On April 15, 2013, all Marcy DiSalvo could do was watch the horrific episode unfold on television while she was vacationing in Hawaii.
The Aspen resident, now 60, had spent her post-college years living on Boylston Street — the very avenue where two bombs exploded near the finish line of the Boston Marathon that day. Three people were killed and another 260 were injured.
“I was watching this, and it made me think about when I used to live there,” DiSalvo recalled. “My family’s there, and my niece lives where the race starts (Hopkington, Mass.).”
When DiSalvo was invited to run in Monday’s race, she didn’t flinch and signed up. As many runners do in large-scale footraces, she also began to raise money for the Alzheimer’s Association.
“My mother’s 90, and she has Alzheimer’s. It’s like someone’s dying before they’re physically gone. It affects everyone. If it’s not someone in your family, you know someone who’s affected by it.”
A runner herself, DiSalvo ran the Boston Marathon once — in 1996, the 100-year anniversary of what’s widely considered the holy grail of America’s marathons.
But this Monday, with the backdrop of last year’s terrorism still looming large, will have a heightened meaning for DiSalvo and other runners.
“The love and support, it all makes me proud to be from Boston,” she said.
DiSalvo will be among a group of Aspen and other Roaring Fork Valley residents running in the 26.2-mile contest. The race indisputably will have a different feel this time around, with 36,000 runners participating — up 9,000 from last year’s field — and another 10,000 volunteers.
The Boston Globe reported Wednesday that about 3,500 National Guard officers and plainclothes police will be working the course. There will be more than 100 video feeds along the course, as well.
Count Chris Keleher, coach of Aspen High School’s cross-country team, is among the locals toeing the line for the Patriot’s Day race. He ran it two years ago, and he compared last year’s bombings to the sentiment that came in the wake of Sept. 11.
“Nobody looks at flying the same way,” Keleher said. “It’s the same with running.”
Even so, Keleher said he expects the crowds and runners to be “super vigilant.”
“I think people will be watching out for each other, which is counter-intuitive to what the terrorists want,” he said.
A veteran of four Boston Marathons, Aspen resident Jim Korpela will seek No. 5 on Monday. When asked if he felt any trepidation going into the race, out of fear for another attack, the West Point graduate deadpanned: “No.”
“When last year happened, I didn’t hesitate (to enter this year’s race),” he said. “It just reinforced my desire to run this year.

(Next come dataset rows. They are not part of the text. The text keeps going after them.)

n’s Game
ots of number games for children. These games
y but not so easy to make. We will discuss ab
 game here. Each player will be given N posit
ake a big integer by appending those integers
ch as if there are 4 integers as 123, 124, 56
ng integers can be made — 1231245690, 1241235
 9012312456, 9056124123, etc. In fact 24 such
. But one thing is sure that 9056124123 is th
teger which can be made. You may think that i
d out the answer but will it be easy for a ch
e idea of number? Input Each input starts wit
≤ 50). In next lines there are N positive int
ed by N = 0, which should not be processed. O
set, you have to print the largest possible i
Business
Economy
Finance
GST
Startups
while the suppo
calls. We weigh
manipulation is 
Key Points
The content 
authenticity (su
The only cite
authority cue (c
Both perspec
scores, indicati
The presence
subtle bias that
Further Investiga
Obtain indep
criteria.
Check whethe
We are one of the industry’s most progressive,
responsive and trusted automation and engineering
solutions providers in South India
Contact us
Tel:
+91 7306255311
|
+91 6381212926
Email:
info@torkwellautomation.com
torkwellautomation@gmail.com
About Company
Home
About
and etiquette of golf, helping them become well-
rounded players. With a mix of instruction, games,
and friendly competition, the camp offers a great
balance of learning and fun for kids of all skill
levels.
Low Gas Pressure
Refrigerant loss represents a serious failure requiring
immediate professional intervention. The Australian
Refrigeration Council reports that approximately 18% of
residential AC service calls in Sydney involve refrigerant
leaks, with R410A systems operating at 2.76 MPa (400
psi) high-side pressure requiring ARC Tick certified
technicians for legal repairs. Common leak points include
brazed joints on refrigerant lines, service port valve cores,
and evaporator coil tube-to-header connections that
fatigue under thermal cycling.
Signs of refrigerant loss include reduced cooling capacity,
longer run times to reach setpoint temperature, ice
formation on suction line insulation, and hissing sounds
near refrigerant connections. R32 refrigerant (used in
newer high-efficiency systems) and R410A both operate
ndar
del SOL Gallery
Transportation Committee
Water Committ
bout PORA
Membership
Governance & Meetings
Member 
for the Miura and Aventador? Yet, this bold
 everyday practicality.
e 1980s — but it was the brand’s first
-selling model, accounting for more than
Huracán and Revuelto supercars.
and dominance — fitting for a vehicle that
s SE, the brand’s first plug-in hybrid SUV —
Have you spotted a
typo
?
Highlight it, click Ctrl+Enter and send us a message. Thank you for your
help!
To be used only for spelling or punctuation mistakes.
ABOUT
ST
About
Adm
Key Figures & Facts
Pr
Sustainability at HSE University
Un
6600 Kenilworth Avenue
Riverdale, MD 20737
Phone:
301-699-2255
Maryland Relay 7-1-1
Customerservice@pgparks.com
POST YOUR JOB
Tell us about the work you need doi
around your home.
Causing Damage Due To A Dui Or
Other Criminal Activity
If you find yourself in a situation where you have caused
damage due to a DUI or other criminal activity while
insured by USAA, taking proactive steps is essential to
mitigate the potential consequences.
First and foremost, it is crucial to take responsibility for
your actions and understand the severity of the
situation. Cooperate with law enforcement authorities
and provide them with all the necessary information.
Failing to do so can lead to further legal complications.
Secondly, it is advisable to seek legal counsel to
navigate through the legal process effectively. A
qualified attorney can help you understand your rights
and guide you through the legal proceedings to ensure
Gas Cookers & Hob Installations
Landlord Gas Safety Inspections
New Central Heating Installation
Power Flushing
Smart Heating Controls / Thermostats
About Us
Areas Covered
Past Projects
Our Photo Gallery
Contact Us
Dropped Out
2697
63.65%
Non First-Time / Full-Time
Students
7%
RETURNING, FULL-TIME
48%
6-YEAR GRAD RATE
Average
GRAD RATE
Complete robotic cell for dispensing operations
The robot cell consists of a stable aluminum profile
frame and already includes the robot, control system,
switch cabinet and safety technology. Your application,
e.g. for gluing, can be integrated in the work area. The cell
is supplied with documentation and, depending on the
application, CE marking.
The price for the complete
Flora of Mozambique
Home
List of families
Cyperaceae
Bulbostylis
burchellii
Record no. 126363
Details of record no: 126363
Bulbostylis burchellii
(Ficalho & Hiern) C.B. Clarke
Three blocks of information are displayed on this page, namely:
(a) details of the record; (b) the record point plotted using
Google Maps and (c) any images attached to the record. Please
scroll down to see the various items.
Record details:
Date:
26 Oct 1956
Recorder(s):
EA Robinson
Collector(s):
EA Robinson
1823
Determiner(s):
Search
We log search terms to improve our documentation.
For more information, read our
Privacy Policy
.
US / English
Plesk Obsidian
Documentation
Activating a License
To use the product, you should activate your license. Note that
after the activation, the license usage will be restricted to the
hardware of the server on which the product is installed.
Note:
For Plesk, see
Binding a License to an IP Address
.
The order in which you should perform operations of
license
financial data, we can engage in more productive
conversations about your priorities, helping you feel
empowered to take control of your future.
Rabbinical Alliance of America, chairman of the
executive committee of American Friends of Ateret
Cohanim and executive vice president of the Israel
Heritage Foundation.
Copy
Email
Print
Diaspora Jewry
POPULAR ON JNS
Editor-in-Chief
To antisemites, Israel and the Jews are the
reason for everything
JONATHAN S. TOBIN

It’s one of those iconic American events, and for somebody to attack an event like that, and the response you’ve seen in the Boston Strong movement, everybody will be ready.”
Aspen Mayor Steve Skadron won’t be running Boston on Monday, but he’s completed the race six or seven times. He said he fondly remembers the crowds along the course pushing him through the tough times.
“You always hate to see these events lose their innocence,” he said. “That’s how I look at this.
“And in the context of (the runners) and their stories and what it took to get there, to have it violated by this random act of terrorism, to inflict this horror on people who were spectators or coming out to support their friends and family who themselves have spent months or years or even a lifetime trying to get into Boston …”
Keleher said that distance runners have a special resolve.
“Someone said after the bombings that if they’re trying to break a long-distance runner, then they’re barking at the wrong crew,” he said. “We’re in for the long haul, and you’re picking on the wrong people.”